Criteria for “good” justifications
- Author:
- Jan Fredrik Qvigstad and Tore Schei
- Series:
- Working Paper
- Number:
- 6/2018
Many institutions in a democratic society wield important power by virtue of the decisions they make. These decisions may concern individuals or have a more general impact on society. It goes without saying today that this exercise of power must be accounted for. A supreme court's reasoning is given in its judgements. A central bank's reasoning is given in the decision-making body's minutes. In this paper, we develop criteria for what constitute good written justifications for a decision, not what makes a good decision per se. We look at the two institutions we know best: supreme courts and central banks. Of course, these are not the only institutions that exercise power on behalf of the state, and we also ask whether our criteria could be applied more generally.
We assess a selection of supreme court judgements and monetary policy decisions in various countries qualitatively against our criteria, and find that practice largely conforms to the criteria. There are some common features between supreme courts and central banks. In recent years there has been a development in the way the judgments are written in the UK Supreme Court. Earlier, each judge wrote his votum. Now they are writing a common text. With individual writing, there were many different formulations of the normative text. It is easier for the public to relate to one legislative text. The UK Supreme Court, under the presidency of Lord Neuberger, has therefore gradually moved towards writing a joint text. John Roberts, the US Chief Justice, thought that judges should be worried when they are writing separately about the effect on the court as an institution. What about the minutes of the central banks? Professor Alan Blinder at Princeton argues that a central bank that speaks with a cacophony of voices has no voice at all. Professor Otmar Issing, the former Chief Economist and Member of the Board of the ECB, believes that there is a danger that individual minutes provide an incentive for individual members to put themselves ahead of the institution
We also test empirically whether the institutions' decisions and the justifications for these decisions are communicated in clear language. Our analysis is inspired by Bank of England chief economist Andrew Haldane's speech "A little more conversation, a little less action", and by the report "Bankspeak: The Language of World Bank Reports 1946-2012" by Franco Moretti and Dominique Pestre at Stanford Literary Lab. We analyse more than 6,000 central bank and supreme court decisions from the past decade and find considerable differences in length and readability across countries and institutions. The grand chamber decisions of the European Court of Human Rights are by far the longest, while the European Court of Justice employs the most complex language. The Danish central bank keeps things briefest and uses the clearest language, but also has the simplest regime to explain. The Swedish central bank's minutes stand out as both long and complex, while the Norwegian central bank is unusually concise. Moretti and Pestre analysed the text of all World Bank reports and found quantitative indications that the language of the reports had moved in the wrong direction in terms of readability. We perform the same tests on central banks and supreme courts and find that these institutions' language has not moved in the same negative direction.

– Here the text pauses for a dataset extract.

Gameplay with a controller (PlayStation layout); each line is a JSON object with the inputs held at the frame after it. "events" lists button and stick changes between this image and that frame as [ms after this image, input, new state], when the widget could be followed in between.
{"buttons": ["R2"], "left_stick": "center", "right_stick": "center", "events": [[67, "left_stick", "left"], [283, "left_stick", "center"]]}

Former Bank of England governor Mervyn King argued that the design of an institution "must reflect history and experience", and there is no doubt that each institution's way of writing is influenced by its own history. This is what economists refer to as "path dependence". We wonder, however, whether there is rather too much path dependence in many cases, and whether the institutions in question might benefit from looking at trends and learning from other institutions both at home and abroad.
In our work on this paper, we have been particularly wary of phrases along the lines of "based on a general assessment". Alarm bells sound whenever we see them, especially with any frequency, as they are liable to conceal rather than illuminate the true rationale.